Well in any case, I purchased twenty ATmega328s from Mike down the street at Kineteka and went about soldering these onto my early prototype boards.  Afterward, I wired up my Arduino to program the bootloader onto each of these chips, and since Arduinos have been shipping with ATmega328s for a long time, this was a piece of cake.  From the Arduino IDE, I just had to select "ATmega328 on a breadboard", then "Burn Bootloader", and the deed was done.  The sketch could easily be installed onto the chip using a much cheaper FTDI module from Sparkfun.

Then, to go with my next batch of boards, I bought twenty ATmega168s from Mouser (also not very far away).  Problems befell me here because the bootloader specified when you choose that "ATmega328 on a breadboard" happens to be just a bit too big for the 168, so it won't let you install it.  I didn't have time to futz around with this since this was just before my wedding and I really wanted to show off these prototypes at the DJ's booth, so I went ahead and made more boards with the 328s and put the 168s in the drawer.
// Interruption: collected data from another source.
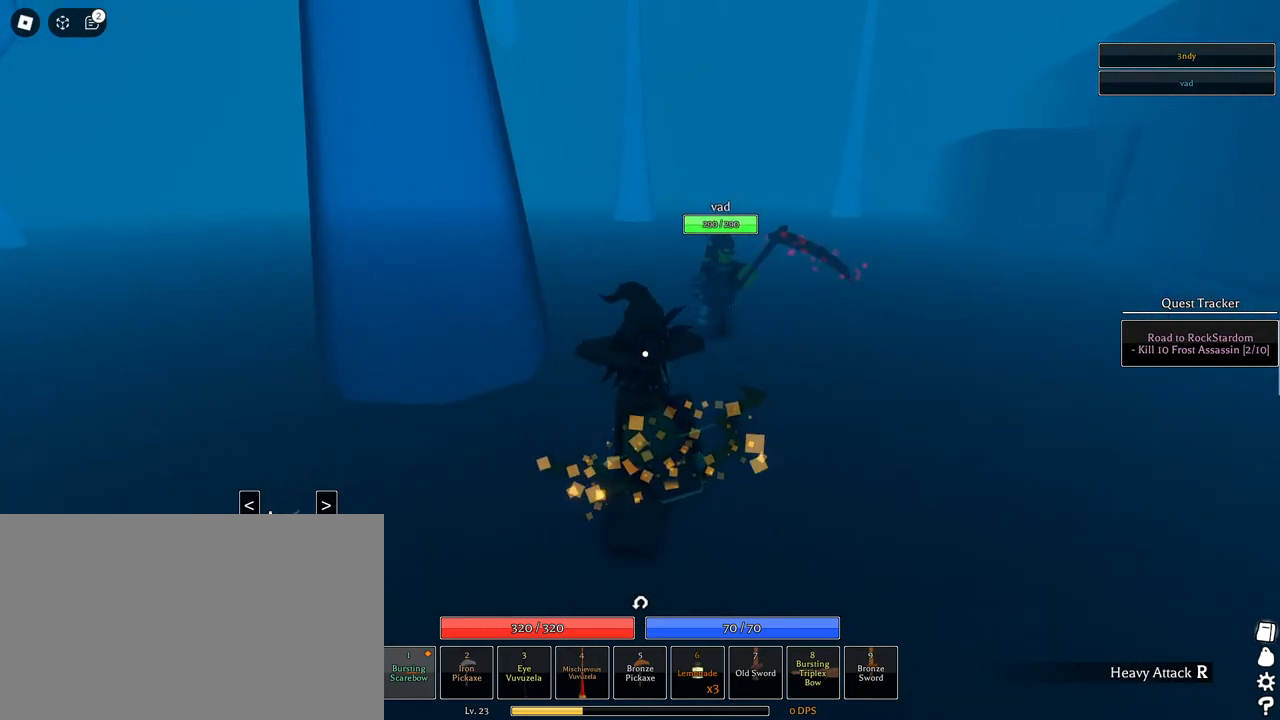
{"keys": ["a"], "mouse": [], "events": [[417, "a", "down"]]}
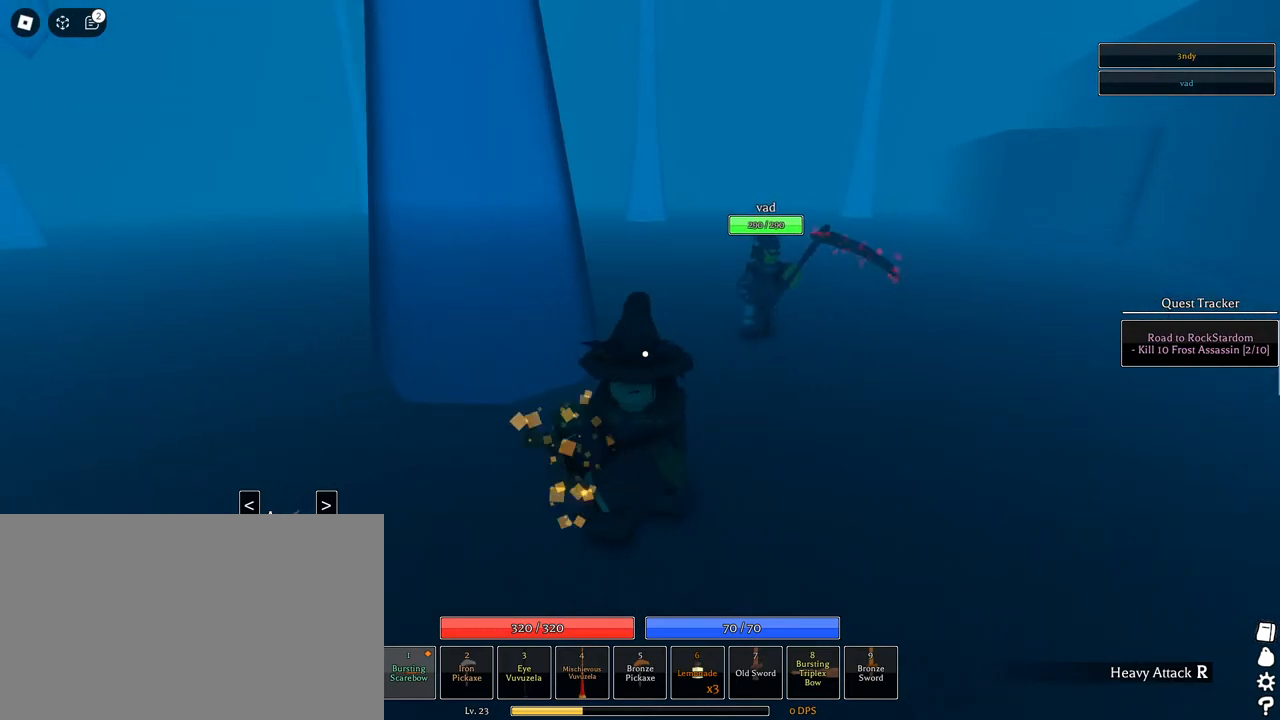
{"keys": ["a"], "mouse": [], "events": []}
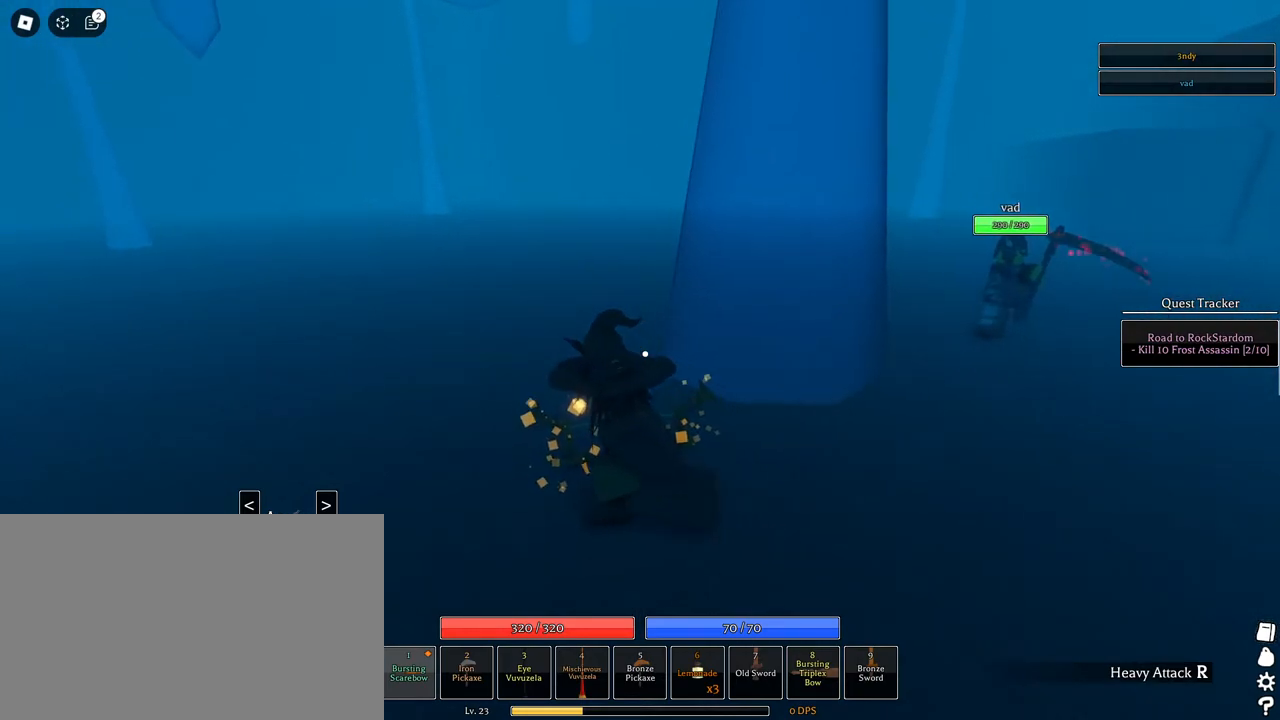
{"keys": [], "mouse": [], "events": [[500, "a", "up"]]}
Fast-forward a few months -- I'm settled into a new house and the initial wild & crazy first 6 months of marriage have elapsed (and some contract work was finished).  I have time to look into this project again, and have since acquired the USBtinyISP to help program the bootloaders without needing to spend a whole bunch of time tediously setting up wires from the Arduino to the various pins on my boards.  I also got emboldened with thinking I could make life a little easier by using the USBtinyISP for programming the bootloader and the sketch all in one go.  However, after loading the bootloader onto the chip, the USBtinyISP simply could not write anything at all to the flash section of the chip.

To work through this failure, I dug up my wicked old IBM Thinkpad T42 laptop complete with a parallel port, and dug up an old parallel ribbon cable that went on the inside of some sort of PC slot from way back in the day and featured a nice parallel to 10-pin header connection.  I opened up the parallel port side and was able to rearrange the pins and insert various resistors where the tutorials told me to do so.  I used this parallel cable to attempt to write the program as well, and while it seemed to have success writing the bits, it still didn't really work.  The parallel cable did help me restore many chips though, ones that had fuses corrupted by communication problems and were stuck desiring some kind of external clock non-existent on my board, or any number of other weird states these things can get themselves into.  I even spent an entire weekend building the entire AVR-GCC toolchain from scratch, only to find out:

  • It would end up missing key configuration files that the Arduino IDE has,
  • Truth #2. The Arduino IDE actually has this entire toolchain built-in already, and
  • I didn't even need this toolchain to begin with because
  • the latest Arduino IDE comes with a bootloader that, well I won't spoil it...
From this, you can draw Truth #3: If you build the AVR-GCC toolchain yourself, it won't include the special Arduino configuration "secret sauce."  Don't expect things to work properly.

It's amazing I still have stuff like this lying around.

The reason I went down that whole rabbit-hole of building the toolchain was so I could compile my own bootloader.  I wanted a bootloader that was small and would work with the ATmega168 where the others fell short.  If anything, there are plenty of custom bootloaders available from AVRfreaks, but usually they just give you the source and you have to compile them yourself.  After trying a few of these bootloaders and still short of anything that looked like successful serial communication once any of them were installed, I decided to nix that entire toolchain and go with the latest & greatest Arduino IDE instead.  (This is when I discovered the truth to most of those bullet points above.)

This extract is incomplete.